You can set the search queries in a json config file config/queries.json
. You can get your own query from here: imdb.com/search/title.
You can store scraped info in elasticsearch, just enable the pipeline in the ITEM_PIPELINE
dict in config/scrapy.py
(enabled by default) and set the following env vars:
ES_HOST, ES_PORT, ES_USERNAME, ES_SECRET, ES_INDEX
If you enable the FEED_URI
and FEED_FORMAT
settings in config/scrapy.py
, data will be stored in json
file named movie.json
located at IMDB-Scraper/imdb-scraper/data/movie.json
.
- Clone the repo and navigate into
IMDB-Scraper
folder.
$ git clone https://github.com/dojutsu-user/IMDB-Scraper.git
$ cd IMDB-Scraper/
- Create and activate a virtual environment.

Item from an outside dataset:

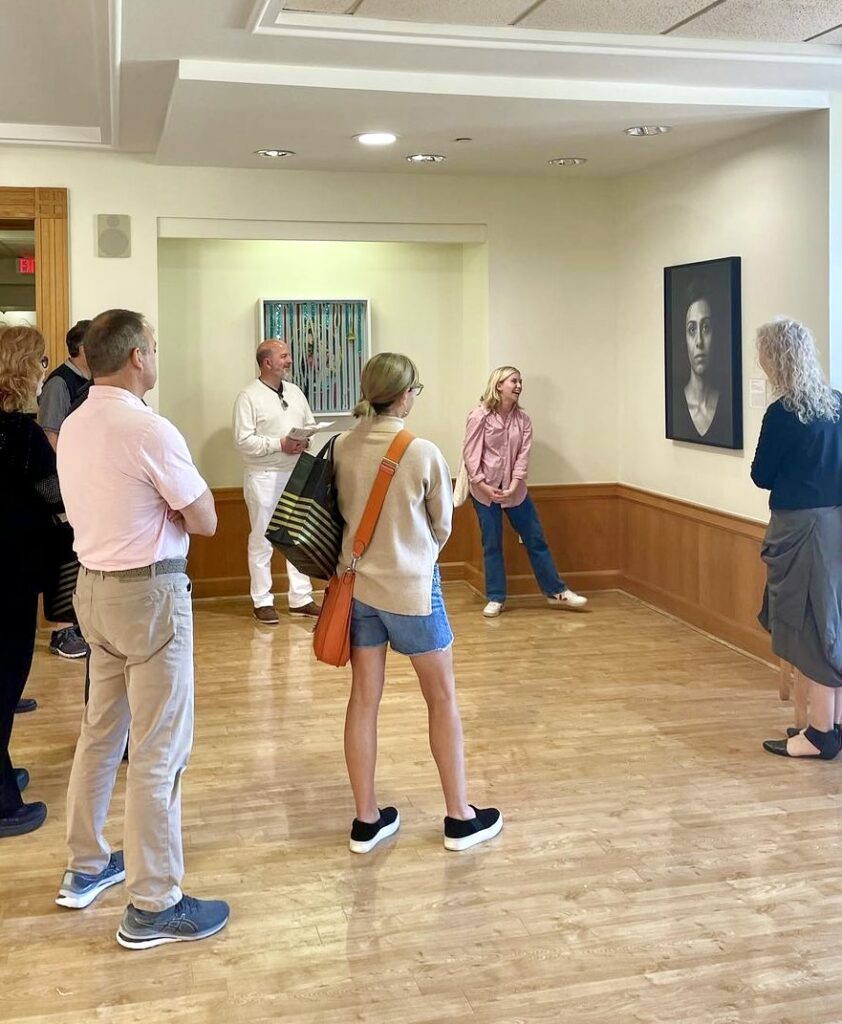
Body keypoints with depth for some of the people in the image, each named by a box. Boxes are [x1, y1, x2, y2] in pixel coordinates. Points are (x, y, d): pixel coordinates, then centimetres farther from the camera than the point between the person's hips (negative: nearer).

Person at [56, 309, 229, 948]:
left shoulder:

(IMDB-Scraper) $ pipenv shell
- Install all dependencies.
(IMDB-Scraper) $ pipenv install
- Navigate into
imdb_scraper
folder.
(IMDB-Scraper) $ cd imdb_scraper/
- Start the crawler.
(IMDB-Scraper) $ scrapy crawl movie
The project and the obtained dataset is intended only for educational purpose. It is completely open source and has no value intentions to commercialise complete or any part of the same. The developer is on no part the owner of any resources used and does not claim to hold the permissions to use the project.